- Japanese theatrical release poster
- Directed by: Kengo Furusawa
- Written by: Yasuo Tanami Ryōzō Kasahara
- Produced by: Sanezumi Fujimoto Shin Watanabe
- Starring: Hajime Hana; Kei Tani; Hitoshi Ueki; Hiroshi Inuzuka; Etaro Ishibashi; Senri Sakurai; Shin Yasuda; Reiko Dan; Andrew Hughes;
- Cinematography: Tadashi Iimura Fukuzo Koizumi
- Edited by: Yoshitami Kuroiwa
- Music by: Kenjiro Hirose
- Production company: Toho
- Distributed by: Toho
- Release date: 31 October 1965 (Japan);
- Running time: 107 minutes
- Country: Japan
- Languages: Japanese German
- Box office: ¥420,000,000 (equivalent to ¥1,766,641,053 in 2019)

= The Crazy Adventure =

1965 film by Kengo Furusawa

The Crazy Adventure (大冒険, Daibōken) is a 1965 Japanese comedy action film directed by Kengo Furusawa, with special effects by Eiji Tsuburaya. It is the fifth film in the Crazy Cats film series produced from 1963 to 1971 and was produced to commemorate the 10th anniversary of the formation of the Crazy Cats group.
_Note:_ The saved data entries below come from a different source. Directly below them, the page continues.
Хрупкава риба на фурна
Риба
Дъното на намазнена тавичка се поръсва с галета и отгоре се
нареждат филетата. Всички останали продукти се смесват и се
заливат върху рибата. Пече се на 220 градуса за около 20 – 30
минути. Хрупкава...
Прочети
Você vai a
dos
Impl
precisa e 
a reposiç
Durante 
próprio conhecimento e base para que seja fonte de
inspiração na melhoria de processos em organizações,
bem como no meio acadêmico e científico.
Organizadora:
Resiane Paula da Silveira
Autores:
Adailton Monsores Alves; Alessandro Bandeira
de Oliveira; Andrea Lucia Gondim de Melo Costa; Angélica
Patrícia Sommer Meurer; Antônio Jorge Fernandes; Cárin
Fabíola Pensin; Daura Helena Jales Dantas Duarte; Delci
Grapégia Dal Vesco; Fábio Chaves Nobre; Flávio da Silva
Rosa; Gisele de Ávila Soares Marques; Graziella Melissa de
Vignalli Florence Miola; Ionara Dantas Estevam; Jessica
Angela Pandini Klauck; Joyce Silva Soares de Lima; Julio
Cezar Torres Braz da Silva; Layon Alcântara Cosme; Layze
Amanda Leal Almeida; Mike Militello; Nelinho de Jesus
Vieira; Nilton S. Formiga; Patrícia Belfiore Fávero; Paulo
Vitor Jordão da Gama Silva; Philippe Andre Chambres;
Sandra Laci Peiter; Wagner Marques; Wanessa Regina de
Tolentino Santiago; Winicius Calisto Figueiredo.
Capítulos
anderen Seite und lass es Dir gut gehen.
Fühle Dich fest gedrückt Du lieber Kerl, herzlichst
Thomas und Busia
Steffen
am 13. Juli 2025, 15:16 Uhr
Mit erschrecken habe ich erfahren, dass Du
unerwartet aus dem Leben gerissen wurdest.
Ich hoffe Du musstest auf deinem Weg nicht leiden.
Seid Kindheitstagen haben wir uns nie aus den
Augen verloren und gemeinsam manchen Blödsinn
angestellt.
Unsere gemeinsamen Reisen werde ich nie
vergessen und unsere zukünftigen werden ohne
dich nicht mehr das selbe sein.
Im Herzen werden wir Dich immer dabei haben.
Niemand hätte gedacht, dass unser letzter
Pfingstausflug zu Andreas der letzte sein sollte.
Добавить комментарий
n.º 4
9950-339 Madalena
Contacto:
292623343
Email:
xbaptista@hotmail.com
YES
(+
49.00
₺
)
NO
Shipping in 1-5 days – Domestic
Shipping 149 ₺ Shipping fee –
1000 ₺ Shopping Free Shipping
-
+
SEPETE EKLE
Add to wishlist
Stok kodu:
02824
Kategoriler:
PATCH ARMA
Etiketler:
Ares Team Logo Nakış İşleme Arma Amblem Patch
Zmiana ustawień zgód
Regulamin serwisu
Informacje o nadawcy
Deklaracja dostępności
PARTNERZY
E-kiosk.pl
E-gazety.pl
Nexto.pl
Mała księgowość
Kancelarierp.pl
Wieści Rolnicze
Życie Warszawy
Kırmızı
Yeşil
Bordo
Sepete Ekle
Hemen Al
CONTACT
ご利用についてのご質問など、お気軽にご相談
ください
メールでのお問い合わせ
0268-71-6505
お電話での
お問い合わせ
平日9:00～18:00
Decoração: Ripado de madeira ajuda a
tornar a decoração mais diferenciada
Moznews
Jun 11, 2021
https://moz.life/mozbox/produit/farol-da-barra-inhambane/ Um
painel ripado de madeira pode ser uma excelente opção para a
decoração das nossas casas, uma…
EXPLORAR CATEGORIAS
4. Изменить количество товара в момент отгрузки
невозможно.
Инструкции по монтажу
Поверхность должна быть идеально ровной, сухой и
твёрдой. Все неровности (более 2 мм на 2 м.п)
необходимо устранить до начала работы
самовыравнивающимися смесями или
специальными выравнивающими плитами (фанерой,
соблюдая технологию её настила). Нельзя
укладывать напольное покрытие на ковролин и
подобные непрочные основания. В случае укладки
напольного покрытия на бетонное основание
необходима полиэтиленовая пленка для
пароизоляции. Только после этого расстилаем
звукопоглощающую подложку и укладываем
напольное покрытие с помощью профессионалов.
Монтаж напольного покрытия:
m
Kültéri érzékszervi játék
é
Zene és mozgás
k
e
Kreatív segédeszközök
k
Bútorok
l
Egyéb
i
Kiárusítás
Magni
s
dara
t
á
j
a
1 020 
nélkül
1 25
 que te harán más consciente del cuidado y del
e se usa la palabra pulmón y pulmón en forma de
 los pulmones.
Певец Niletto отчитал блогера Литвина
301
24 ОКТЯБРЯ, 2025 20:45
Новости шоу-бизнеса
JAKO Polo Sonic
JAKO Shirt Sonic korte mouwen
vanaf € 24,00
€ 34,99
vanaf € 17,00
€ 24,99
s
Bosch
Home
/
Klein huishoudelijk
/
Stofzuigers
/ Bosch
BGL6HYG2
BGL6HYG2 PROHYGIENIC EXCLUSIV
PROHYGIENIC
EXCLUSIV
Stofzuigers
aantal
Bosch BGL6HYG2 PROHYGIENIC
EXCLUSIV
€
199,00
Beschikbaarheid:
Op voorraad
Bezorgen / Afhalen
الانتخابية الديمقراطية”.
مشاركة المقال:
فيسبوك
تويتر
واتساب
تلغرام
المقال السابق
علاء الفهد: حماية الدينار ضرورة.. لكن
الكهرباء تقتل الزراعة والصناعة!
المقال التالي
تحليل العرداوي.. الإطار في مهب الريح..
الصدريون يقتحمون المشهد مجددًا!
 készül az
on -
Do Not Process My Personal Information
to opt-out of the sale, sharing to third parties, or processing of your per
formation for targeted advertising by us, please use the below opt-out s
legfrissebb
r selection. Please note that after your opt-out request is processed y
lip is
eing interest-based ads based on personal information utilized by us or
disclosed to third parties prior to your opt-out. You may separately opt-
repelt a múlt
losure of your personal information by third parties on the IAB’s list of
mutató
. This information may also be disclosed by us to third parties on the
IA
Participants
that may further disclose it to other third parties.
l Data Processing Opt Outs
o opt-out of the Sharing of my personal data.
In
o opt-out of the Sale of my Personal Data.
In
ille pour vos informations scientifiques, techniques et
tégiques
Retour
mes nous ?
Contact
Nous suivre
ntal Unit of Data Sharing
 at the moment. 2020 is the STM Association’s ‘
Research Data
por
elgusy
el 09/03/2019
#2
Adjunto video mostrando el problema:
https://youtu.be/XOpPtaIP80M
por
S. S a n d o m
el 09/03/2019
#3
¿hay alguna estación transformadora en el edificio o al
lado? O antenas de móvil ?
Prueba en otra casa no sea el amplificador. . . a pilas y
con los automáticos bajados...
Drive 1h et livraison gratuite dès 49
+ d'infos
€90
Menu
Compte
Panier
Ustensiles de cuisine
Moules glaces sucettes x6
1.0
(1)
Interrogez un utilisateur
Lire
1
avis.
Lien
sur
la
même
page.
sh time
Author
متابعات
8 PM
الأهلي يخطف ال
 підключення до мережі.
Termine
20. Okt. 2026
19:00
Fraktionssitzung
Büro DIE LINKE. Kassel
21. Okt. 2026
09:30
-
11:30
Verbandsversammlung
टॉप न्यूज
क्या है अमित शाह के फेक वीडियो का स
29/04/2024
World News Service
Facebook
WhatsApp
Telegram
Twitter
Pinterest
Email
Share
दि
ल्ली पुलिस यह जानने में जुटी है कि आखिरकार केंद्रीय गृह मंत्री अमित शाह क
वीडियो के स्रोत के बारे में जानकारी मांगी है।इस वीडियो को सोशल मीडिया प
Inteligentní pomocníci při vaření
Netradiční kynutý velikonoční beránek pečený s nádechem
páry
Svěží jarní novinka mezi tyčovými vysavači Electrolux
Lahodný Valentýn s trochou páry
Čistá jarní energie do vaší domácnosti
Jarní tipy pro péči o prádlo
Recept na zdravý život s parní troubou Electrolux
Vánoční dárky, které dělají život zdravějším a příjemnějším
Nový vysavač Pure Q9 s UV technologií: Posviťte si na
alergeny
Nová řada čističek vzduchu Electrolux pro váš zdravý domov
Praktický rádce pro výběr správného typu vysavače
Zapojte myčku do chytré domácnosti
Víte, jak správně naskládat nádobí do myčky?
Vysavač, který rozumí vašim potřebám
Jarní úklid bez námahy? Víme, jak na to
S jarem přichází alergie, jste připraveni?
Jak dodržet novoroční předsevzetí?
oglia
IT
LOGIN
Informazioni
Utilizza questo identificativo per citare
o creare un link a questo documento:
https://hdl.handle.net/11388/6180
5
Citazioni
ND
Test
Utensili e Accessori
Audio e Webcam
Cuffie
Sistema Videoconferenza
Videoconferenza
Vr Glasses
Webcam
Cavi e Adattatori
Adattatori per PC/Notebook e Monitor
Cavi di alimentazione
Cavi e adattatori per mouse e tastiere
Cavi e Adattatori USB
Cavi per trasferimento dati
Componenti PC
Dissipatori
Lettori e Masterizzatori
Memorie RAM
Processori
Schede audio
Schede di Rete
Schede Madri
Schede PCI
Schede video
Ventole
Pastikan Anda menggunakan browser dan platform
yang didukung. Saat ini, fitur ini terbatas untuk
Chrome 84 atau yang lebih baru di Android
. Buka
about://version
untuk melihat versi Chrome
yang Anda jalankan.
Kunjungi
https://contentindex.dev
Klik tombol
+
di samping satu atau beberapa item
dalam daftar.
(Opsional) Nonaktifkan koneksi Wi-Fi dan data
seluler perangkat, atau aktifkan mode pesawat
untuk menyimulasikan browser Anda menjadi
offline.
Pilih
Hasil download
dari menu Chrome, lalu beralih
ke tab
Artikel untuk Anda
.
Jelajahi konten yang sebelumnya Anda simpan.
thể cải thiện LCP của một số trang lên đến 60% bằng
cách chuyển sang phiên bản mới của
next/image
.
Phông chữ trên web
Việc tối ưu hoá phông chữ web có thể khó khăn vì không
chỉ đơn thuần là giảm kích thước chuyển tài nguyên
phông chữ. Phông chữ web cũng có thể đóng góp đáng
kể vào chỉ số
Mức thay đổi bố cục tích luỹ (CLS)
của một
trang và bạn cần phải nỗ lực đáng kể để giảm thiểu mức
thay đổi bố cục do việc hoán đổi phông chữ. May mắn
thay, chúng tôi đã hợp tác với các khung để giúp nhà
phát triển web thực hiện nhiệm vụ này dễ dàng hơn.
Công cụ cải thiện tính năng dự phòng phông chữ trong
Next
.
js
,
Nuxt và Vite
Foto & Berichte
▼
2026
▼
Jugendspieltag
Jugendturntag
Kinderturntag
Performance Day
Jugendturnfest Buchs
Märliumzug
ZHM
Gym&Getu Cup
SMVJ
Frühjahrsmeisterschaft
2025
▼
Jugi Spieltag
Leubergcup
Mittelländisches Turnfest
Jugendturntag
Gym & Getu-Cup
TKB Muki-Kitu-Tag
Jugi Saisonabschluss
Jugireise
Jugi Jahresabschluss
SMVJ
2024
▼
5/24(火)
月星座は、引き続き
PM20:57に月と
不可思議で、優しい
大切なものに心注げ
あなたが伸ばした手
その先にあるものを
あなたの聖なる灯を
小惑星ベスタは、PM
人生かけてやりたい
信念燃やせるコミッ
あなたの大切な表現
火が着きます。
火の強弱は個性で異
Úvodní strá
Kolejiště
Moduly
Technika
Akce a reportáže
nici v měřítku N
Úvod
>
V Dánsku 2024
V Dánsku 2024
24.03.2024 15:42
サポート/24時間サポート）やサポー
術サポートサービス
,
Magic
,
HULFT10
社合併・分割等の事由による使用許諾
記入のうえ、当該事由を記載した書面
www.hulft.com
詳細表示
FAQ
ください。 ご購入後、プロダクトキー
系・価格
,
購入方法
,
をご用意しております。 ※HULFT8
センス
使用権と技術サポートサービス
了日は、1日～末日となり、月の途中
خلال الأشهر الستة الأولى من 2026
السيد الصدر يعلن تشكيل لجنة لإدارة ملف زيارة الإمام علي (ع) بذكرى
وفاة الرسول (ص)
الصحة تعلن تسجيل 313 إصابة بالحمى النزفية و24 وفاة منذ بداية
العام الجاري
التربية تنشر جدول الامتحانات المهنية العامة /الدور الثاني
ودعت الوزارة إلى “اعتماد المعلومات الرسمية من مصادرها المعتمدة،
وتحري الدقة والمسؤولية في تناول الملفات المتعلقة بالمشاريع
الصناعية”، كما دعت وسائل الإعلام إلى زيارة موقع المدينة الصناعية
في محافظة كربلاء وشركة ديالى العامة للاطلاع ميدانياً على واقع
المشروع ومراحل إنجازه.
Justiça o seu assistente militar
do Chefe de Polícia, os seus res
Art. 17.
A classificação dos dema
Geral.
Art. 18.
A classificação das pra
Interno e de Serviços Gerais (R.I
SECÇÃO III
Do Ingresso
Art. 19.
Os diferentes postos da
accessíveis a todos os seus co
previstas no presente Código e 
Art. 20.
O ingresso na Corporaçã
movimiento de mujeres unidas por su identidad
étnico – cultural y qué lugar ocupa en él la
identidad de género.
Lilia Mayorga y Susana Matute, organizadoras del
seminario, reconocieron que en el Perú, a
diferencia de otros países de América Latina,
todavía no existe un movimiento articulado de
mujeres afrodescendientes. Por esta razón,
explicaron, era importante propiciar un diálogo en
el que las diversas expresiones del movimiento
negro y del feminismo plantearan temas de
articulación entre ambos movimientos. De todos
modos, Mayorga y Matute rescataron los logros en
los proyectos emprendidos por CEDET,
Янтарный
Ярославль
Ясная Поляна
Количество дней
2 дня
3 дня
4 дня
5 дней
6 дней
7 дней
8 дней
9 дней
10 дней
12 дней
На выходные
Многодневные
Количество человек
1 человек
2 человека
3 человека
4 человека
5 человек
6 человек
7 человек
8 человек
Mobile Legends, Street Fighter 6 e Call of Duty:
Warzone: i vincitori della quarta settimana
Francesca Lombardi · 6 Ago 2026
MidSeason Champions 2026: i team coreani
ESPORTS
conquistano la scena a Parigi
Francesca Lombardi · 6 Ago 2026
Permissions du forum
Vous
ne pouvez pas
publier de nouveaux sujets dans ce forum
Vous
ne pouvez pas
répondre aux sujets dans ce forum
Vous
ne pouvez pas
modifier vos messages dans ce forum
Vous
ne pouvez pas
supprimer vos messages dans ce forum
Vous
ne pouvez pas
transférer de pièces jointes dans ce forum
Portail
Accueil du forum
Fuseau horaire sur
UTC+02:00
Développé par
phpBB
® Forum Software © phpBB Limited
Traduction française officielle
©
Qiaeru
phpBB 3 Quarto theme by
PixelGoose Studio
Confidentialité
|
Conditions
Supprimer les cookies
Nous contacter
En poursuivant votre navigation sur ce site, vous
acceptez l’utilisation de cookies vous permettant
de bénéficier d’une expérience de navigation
The Crazy Adventure was released theatrically in Japan on October 31, 1965. It received a theatrical release in the United States on December 21, 1966 under the title Don't Call Me a Con Man and was re-released on June 1, 1993 under the title Don't Cal Me a Crime Man.

== Release ==
The Crazy Adventure was released in Japan on October 31, 1965 where it was distributed by Toho. and received a theatrical release in the United States on December 21, 1966 as Don't Call Me a Con Man and was re-released on June 1, 1993 as Don't Cal Me a Crime Man.